Investor Aihui Ong on Mastering the Art of Fundraising
Masterclass
April 18, 2025
Aihui Ong (pronounced i-we) is a software engineer turned entrepreneur turned investor.

She is a General Partner at Transform Capital, a Silicon Valley-based VC with a unique philanthropic mission, donating 50% of general partners’ profits to non-profits.

Fundraising is one of the most critical and challenging aspects of building a startup. Successful founders know it requires not only a great business idea but also the ability to communicate it effectively and demonstrate resilience throughout the process. Here are three essential insights, Aihui Ong shared, to help entrepreneurs navigate the fundraising journey.

“I pitched more than 75 investors to close $650,000. Fundraising is a numbers game—the more you pitch, the higher your chances of success.”
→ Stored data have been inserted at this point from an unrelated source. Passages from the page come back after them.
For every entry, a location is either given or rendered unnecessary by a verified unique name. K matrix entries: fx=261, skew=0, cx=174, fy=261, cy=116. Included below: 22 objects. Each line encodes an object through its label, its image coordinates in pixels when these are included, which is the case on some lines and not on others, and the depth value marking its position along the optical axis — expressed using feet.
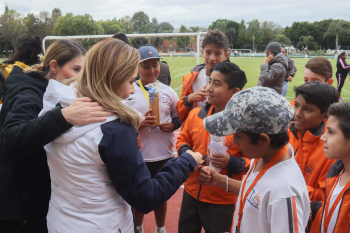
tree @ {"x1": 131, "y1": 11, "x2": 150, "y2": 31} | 380.17
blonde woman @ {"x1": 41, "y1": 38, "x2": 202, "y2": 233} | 4.23
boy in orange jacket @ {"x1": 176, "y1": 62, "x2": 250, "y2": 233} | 7.33
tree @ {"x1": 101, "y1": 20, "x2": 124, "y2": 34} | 176.86
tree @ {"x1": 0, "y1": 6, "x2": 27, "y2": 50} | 187.93
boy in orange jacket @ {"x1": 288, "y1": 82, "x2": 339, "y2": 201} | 6.25
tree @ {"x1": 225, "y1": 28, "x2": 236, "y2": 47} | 242.68
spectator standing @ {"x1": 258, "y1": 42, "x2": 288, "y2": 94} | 21.04
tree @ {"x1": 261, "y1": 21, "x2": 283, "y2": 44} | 261.44
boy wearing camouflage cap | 4.02
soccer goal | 26.29
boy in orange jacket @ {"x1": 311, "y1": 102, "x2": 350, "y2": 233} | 4.99
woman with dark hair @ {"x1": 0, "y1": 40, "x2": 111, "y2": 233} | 4.62
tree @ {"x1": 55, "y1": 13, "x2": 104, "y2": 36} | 150.61
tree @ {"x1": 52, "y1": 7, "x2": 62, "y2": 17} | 332.47
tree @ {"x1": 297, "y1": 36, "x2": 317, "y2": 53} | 212.52
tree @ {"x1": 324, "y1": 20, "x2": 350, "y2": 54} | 210.79
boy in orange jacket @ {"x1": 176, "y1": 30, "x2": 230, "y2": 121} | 10.48
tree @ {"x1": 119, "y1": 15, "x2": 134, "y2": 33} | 352.65
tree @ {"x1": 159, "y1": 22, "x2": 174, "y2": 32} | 291.95
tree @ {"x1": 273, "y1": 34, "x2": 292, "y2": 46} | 208.33
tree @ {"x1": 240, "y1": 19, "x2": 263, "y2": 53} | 240.79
Clarity and Conciseness Win Investor Attention
Investors are often inundated with pitches, leaving little time for lengthy explanations or complex details. To stand out, your elevator pitch, email outreach, and pitch deck must be clear and concise. These elements should:

  • Elevator Pitch: Explain your business and its value proposition in 30 seconds or less. Use analogies (e.g., “Airbnb for pets”) to anchor your concept in familiar terms.
  • Email Blurb: Highlight the "what," "who," "why," and "when." For example, showcase your market opportunity, team credentials, and a compelling reason for investors to meet you.
  • Pitch Deck: Design a visually appealing, streamlined deck with minimal text, emphasizing key aspects like market size (in billions), problem, solution, and go-to-market strategy.
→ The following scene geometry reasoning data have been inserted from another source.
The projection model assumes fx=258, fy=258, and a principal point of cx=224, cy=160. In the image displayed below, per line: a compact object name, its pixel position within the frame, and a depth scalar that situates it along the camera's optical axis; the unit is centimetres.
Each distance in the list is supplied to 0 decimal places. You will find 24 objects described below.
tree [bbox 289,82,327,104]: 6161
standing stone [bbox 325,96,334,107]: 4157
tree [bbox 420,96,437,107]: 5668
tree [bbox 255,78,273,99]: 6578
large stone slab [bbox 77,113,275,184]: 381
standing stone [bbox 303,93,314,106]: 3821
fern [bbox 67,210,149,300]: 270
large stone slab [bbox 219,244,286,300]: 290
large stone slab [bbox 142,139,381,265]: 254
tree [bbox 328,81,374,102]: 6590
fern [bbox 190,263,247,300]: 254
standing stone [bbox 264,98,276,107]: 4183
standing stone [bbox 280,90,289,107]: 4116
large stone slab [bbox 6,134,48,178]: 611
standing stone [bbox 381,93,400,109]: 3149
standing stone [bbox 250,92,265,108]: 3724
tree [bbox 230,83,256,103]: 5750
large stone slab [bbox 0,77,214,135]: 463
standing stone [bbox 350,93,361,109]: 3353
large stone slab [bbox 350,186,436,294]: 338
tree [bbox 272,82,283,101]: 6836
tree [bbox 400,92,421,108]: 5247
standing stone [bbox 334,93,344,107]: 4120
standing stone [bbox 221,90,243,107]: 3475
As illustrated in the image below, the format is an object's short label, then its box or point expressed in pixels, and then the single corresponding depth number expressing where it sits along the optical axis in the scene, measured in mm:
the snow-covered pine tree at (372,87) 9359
A clear and compelling presentation signals to investors that you understand their priorities and respect their time.

Tailor Your Pitch and Build Relationships
A one-size-fits-all pitch rarely works. Take the time to research potential investors and tailor your communication to their interests and past investments. Highlight aspects of your business that align with their portfolio, such as:

  • Market alignment (e.g., consumer tech, AI, B2B SaaS).
  • Complementary investments or sectors.
  • Your unique strengths, such as a proven team or significant traction.
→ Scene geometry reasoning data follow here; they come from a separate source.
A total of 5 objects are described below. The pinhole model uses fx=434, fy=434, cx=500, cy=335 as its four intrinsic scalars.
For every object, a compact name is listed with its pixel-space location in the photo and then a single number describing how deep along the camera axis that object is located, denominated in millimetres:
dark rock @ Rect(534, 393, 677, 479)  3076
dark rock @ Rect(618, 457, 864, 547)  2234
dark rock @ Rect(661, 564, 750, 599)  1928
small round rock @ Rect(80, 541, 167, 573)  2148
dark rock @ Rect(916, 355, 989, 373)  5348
Establishing a personal connection can also make a significant difference. Share your story and why you are uniquely suited to solve the problem your business addresses. Even if you receive a "no" initially, maintain the relationship and update investors on your progress. Many successful founders convert early rejections into long-term support.

Persistence and Grit Pay Off
Fundraising is often a marathon, not a sprint. It's common to hear "no" from the majority of investors you pitch, but that’s not the end of the road. Successful entrepreneurs:

  • Iterate Based on Feedback: Incorporate constructive criticism to refine your pitch and business strategy. Listen especially to repeated feedback—it’s often the most valuable.
  • Demonstrate Grit: Consistently follow up with progress updates, showing that you can execute and adapt.
  • Focus on the Long Game: Relationships take time to build. A rejection today can turn into an investment later if you prove your resilience and ability to deliver results.

Final Thoughts
Fundraising isn’t just about having a great idea; it’s about communicating effectively, understanding your audience, and demonstrating perseverance. By refining your pitch, building meaningful connections, and showing grit, you’ll increase your chances of success. Remember, every rejection is an opportunity to learn and improve. Keep hustling—doors will eventually open.